The 1990's decade has been marked by a societal technological revolution driven by the convergence of the data processing industry with the consumer electronics industry. Like all such revolutions, it unleashed a significant ripple effect of technological waves. The effect has in turn driven technologies which have been known and available but relatively quiescent over the years. A major one of these technologies is the internet-related distribution of documents made up of display pages such as internet World Wide Web pages which contain text and images. The convergence of the electronic entertainment and consumer industries with data processing exponentially accelerated the demand for wide ranging communications distribution channels, and the World Wide Web or internet which had quietly existed for over a generation as a loose academic and government data distribution facility reached “critical mass” and commenced a period of phenomenal expansion. With this expansion, businesses and consumers have direct access to all manner of documents and media. In addition, Hypertext Markup Language (HTML), which had been the documentation language of the internet World Wide Web for years offered direct links between pages and other documentation on the Web and a variety of related data sources which were at first text and then evolved into media, i.e. “hypermedia”. This even further exploded the use of the internet or World Wide Web. It was now possible for the Web browser or wanderer to spend literally hours going through document after document and accompanying media events in often less than productive excursions through the Web. These excursions often strained the users' time and resources. In order for the internet to mature from its great expectations to solid commercial fruition, it will be necessary for the internet to greatly reduce its drain on time and related resources or to provide greater communication bandwidth.

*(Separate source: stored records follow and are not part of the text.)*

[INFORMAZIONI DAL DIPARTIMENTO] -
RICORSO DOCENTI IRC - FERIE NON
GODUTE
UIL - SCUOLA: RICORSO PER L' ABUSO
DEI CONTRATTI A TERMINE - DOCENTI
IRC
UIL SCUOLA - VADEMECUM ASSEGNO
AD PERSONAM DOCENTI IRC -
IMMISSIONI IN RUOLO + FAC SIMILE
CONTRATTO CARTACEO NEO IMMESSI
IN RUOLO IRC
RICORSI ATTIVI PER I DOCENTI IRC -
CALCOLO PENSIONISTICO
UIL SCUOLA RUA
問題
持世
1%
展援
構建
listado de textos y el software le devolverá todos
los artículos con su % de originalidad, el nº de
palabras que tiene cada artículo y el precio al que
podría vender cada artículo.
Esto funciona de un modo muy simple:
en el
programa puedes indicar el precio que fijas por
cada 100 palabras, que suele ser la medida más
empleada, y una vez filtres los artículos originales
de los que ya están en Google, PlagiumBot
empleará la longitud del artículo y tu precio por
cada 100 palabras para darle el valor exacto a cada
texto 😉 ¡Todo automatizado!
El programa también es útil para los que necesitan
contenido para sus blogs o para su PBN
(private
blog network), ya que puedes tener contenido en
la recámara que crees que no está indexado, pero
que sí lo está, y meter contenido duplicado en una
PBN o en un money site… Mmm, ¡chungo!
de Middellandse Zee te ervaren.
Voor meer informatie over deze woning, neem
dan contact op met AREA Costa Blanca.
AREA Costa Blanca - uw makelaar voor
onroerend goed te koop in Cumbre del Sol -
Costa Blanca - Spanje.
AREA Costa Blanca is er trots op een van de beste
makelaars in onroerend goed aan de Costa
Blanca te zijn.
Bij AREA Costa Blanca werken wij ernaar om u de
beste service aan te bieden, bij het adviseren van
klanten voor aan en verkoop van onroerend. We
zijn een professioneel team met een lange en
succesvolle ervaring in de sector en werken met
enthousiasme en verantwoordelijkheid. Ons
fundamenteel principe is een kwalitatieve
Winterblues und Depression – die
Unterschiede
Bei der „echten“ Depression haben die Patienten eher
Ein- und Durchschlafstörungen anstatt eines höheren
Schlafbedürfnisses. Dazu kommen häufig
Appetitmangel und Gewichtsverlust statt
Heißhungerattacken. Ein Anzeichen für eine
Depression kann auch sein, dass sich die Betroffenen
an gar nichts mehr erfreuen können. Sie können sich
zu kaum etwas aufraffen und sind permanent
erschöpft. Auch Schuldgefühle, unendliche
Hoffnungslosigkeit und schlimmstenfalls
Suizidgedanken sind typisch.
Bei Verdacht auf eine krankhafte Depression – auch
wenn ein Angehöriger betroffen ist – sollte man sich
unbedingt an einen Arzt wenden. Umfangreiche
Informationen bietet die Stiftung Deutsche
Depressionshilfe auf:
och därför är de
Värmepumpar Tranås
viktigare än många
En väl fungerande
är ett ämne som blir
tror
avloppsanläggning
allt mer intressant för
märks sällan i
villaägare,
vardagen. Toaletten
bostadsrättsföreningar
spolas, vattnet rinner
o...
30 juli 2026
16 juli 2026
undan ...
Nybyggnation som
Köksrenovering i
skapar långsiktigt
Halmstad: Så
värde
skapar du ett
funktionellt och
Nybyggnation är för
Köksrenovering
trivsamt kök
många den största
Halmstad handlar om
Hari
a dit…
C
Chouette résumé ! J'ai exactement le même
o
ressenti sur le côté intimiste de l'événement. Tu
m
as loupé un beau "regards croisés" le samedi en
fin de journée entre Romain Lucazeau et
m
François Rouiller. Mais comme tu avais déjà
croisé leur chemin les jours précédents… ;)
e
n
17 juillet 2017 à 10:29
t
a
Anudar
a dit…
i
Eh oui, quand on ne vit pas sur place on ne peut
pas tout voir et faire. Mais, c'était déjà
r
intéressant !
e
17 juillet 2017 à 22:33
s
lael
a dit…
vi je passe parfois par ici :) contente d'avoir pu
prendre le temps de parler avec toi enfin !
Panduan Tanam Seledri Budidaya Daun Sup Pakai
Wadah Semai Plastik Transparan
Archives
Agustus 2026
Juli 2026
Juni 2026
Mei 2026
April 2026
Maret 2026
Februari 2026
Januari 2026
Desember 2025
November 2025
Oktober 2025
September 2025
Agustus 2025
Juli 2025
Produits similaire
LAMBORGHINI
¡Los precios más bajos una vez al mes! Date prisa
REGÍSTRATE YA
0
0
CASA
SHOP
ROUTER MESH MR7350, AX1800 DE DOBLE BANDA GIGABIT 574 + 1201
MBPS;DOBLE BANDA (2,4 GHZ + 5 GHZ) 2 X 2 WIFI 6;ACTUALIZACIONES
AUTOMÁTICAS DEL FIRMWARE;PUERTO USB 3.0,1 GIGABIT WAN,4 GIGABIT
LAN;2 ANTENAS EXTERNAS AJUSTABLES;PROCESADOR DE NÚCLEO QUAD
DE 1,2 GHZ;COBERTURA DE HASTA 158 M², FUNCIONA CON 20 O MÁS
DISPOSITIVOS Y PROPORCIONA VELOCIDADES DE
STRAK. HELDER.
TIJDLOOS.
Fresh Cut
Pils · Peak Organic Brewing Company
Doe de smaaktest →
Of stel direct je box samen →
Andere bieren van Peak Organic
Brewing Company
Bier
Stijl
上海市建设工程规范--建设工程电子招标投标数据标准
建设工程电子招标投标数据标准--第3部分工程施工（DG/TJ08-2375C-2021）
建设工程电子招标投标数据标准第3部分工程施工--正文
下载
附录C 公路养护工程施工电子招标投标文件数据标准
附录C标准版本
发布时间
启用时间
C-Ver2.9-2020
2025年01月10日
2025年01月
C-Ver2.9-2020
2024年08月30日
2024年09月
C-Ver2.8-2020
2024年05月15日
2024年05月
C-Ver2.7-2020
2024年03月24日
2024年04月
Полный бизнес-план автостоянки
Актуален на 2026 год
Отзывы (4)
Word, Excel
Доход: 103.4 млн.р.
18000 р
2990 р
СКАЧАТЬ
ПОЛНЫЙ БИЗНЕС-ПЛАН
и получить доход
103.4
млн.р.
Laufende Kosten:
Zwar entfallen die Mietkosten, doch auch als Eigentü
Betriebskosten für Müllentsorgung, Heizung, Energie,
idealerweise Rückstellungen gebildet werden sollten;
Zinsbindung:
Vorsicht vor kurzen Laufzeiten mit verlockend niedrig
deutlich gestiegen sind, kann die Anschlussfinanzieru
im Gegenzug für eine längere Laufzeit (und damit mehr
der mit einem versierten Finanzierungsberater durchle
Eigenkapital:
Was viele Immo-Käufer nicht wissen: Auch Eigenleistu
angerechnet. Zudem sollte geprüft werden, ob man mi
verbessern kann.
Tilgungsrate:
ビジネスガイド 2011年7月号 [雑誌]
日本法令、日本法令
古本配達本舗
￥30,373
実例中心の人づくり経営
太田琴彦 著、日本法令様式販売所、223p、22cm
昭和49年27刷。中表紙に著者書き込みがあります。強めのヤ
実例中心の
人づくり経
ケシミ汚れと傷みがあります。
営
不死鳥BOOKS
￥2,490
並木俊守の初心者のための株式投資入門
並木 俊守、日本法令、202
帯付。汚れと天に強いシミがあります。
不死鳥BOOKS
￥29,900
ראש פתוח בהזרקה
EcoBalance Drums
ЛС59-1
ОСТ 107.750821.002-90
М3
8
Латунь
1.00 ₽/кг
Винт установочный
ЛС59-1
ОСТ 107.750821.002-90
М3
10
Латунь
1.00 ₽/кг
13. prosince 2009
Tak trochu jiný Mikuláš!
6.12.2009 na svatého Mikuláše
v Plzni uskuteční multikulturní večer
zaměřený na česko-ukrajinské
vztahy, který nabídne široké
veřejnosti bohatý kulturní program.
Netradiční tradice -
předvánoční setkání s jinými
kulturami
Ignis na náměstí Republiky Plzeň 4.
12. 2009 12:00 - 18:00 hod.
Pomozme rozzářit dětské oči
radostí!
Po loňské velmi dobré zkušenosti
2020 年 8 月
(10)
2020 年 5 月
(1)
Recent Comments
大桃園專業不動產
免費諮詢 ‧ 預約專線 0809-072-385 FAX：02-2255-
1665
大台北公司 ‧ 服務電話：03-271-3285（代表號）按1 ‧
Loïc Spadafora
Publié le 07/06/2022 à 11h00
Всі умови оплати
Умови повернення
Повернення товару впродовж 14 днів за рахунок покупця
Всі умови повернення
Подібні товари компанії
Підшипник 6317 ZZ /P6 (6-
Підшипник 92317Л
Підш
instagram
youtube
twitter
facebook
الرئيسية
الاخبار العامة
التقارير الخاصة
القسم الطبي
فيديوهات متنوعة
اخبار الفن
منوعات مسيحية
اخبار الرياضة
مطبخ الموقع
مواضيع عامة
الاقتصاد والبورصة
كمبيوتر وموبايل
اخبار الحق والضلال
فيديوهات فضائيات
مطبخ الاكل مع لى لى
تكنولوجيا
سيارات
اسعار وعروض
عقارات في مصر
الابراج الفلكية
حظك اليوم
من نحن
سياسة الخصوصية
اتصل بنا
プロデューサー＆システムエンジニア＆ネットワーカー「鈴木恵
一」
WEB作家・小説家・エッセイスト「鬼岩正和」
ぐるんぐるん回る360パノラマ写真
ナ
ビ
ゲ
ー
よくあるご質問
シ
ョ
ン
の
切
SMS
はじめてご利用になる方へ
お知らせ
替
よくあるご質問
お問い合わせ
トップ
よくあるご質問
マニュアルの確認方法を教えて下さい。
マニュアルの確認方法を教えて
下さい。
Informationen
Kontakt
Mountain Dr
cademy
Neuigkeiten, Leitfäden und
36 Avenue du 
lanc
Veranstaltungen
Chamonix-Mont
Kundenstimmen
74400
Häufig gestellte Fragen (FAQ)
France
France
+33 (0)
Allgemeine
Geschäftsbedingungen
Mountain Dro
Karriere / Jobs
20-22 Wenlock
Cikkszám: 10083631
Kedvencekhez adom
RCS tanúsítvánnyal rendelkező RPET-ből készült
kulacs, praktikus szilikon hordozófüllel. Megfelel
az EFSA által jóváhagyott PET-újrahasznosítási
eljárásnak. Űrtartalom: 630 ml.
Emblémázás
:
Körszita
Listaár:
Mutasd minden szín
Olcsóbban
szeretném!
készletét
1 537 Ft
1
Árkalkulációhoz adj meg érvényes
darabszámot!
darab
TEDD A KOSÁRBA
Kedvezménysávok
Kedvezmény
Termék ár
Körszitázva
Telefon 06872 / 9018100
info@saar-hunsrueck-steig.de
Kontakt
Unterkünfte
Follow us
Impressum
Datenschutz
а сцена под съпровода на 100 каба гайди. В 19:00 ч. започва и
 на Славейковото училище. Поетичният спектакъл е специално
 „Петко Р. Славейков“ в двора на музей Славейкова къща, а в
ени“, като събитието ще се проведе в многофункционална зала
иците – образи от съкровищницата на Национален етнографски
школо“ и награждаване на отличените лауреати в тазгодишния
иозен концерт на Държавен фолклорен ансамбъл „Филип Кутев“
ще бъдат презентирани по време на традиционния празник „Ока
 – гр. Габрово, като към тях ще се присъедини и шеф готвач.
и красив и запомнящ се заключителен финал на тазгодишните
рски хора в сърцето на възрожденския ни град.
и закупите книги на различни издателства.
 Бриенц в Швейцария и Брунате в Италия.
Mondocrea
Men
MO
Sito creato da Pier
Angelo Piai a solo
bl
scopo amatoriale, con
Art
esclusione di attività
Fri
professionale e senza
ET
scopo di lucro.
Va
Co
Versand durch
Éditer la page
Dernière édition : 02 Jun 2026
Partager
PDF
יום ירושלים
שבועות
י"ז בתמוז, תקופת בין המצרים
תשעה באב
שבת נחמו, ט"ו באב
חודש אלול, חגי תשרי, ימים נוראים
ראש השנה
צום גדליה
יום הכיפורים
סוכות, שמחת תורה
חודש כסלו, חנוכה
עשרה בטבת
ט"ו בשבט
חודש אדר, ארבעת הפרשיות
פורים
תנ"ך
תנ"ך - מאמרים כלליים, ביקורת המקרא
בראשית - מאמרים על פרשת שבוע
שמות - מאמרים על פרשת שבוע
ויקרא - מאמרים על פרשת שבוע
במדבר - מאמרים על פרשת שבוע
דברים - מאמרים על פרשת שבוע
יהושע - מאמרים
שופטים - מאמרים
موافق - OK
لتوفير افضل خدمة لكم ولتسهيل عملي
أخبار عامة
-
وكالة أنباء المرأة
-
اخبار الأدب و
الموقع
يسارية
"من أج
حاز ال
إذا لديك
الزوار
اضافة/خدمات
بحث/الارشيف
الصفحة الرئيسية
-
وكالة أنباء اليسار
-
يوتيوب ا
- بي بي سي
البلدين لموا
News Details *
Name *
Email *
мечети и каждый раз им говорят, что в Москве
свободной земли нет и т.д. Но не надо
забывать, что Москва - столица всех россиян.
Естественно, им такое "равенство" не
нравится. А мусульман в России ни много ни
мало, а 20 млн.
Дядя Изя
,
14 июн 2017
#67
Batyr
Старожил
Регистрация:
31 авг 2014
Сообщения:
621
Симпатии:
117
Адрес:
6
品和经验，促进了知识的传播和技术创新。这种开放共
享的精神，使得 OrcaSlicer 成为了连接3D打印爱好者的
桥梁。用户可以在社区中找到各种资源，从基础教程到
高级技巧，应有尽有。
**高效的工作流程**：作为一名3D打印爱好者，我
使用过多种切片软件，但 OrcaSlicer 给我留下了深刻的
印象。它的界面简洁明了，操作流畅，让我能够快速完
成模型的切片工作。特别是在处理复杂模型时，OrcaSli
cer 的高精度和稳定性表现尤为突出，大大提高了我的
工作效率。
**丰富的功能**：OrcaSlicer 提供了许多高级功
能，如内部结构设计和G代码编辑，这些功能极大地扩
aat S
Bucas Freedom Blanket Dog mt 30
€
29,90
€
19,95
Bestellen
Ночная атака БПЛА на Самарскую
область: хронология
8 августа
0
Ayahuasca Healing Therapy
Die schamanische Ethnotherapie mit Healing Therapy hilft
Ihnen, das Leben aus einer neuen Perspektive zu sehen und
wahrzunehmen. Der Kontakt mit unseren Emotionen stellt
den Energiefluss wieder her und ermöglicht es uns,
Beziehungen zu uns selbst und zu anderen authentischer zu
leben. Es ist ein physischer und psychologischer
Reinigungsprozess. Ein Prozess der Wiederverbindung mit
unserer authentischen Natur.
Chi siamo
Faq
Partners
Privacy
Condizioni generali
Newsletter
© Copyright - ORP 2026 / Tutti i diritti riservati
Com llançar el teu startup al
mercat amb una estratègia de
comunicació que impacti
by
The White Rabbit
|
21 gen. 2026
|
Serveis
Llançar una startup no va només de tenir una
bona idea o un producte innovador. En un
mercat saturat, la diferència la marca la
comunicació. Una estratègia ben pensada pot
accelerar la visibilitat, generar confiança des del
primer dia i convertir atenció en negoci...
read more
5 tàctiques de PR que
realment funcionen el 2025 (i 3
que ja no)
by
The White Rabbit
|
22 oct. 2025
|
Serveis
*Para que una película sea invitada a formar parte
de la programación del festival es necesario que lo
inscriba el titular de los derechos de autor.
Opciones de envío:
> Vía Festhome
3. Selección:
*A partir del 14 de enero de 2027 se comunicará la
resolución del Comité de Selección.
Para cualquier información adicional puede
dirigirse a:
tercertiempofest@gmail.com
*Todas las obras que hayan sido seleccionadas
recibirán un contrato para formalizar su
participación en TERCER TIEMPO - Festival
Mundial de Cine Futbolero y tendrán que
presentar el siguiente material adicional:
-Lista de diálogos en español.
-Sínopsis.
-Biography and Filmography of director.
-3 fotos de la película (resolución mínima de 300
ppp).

A significant source of this drain is in the Web page, the basic document page of the Web. In the case of Web pages, we do not have the situation of a relatively small group of professional designers working out the human factors; rather in the era of the Web, anyone and everyone can design a Web page. As a result, pages are frequently designed by developers without imaging or graphic skills. Such inexperienced designers cannot be expected to be very efficient or economical in their allocation of image resources. Thus, the value of such images is often far outweighed by their drain on the receiver's resources and time. Many images require relatively great amounts of time to download at the receiving station. In addition, there appears to be an increasing amount of advertising on the Web wherein the seeker of information at times has to be subjected to “commercials”, often in the time and resource taxing image formats.
The present invention provides a solution to this downloading problem by providing a universal or global library of images which the creator of display pages may use. Each of the selectable images is represented by a data identifier so that during the transmission and distribution of the pages only the identifiers need be downloaded.